**Provided passage:**
------------------------------------------------

Research conducted by Yesilernis Peña, Jim Sidanius and Mark Sawyer in 2003, suggests that social discrimination is still prevalent, despite the low levels of economic discrimination.
After considering the issue solved, the Cuban government moved beyond the issue of racism.  His message marked a shift in Cuban society's perception of racism that was triggered by the change in government focus."  The government's announcement easily allowed the Cuban public to deny discrimination without first correcting the stereotypes that remained in the minds of those who grew up in a Cuba that was racially and economically divided. Many who argue that racism does not exist in Cuba base their claims on the idea of Latin American Exceptionalism. According to the argument of Latin American Exceptionality, a social history of intermarriage and mixing of the races is unique to Latina America. The large mestizo populations that result from high levels of interracial union common to Latin America are often linked to racial democracy. For many Cubans this translates into an argument of "racial harmony", often referred to as racial democracy. In the case of Cuba, ideas of Latin American Exceptionalism have delayed the progress of true racial harmony.

In spite of all the promises and speeches by government leaders, racial discrimination against Afro-Cubans continues to be a major Human Rights issue for the Cuban government, even resulting in riots in Central Havana, a mostly black neighborhood in the capital.

------------------------------------------------

**Dataset entries:**

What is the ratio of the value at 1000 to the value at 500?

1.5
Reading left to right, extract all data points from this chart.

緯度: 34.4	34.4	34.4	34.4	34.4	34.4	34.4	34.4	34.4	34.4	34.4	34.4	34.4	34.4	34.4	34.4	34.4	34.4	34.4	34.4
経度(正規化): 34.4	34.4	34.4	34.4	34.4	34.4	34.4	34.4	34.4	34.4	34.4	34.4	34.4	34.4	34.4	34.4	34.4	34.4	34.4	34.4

------------------------------------------------

**Task set:**
1. Decide whether each statement agrees with the passage on racism in Cuba, answering yes or no and quoting the deciding words: (a) The 2003 research suggests that social discrimination remains prevalent. (b) Ideas of Latin American Exceptionalism have sped up progress toward true racial harmony in Cuba. (c) Racial discrimination against Afro-Cubans has led to riots in Central Havana.
2. Copy verbatim everything in the passage on racism in Cuba from "Research conducted by" down to "of economic discrimination.".

**Solutions:**
1.
(a) Yes: "suggests that social discrimination is still prevalent, despite the low levels of economic discrimination."
(b) No: "ideas of Latin American Exceptionalism have delayed the progress of true racial harmony."
(c) Yes: "even resulting in riots in Central Havana, a mostly black neighborhood in the capital."

2.
Research conducted by Yesilernis Peña, Jim Sidanius and Mark Sawyer in 2003, suggests that social discrimination is still prevalent, despite the low levels of economic discrimination.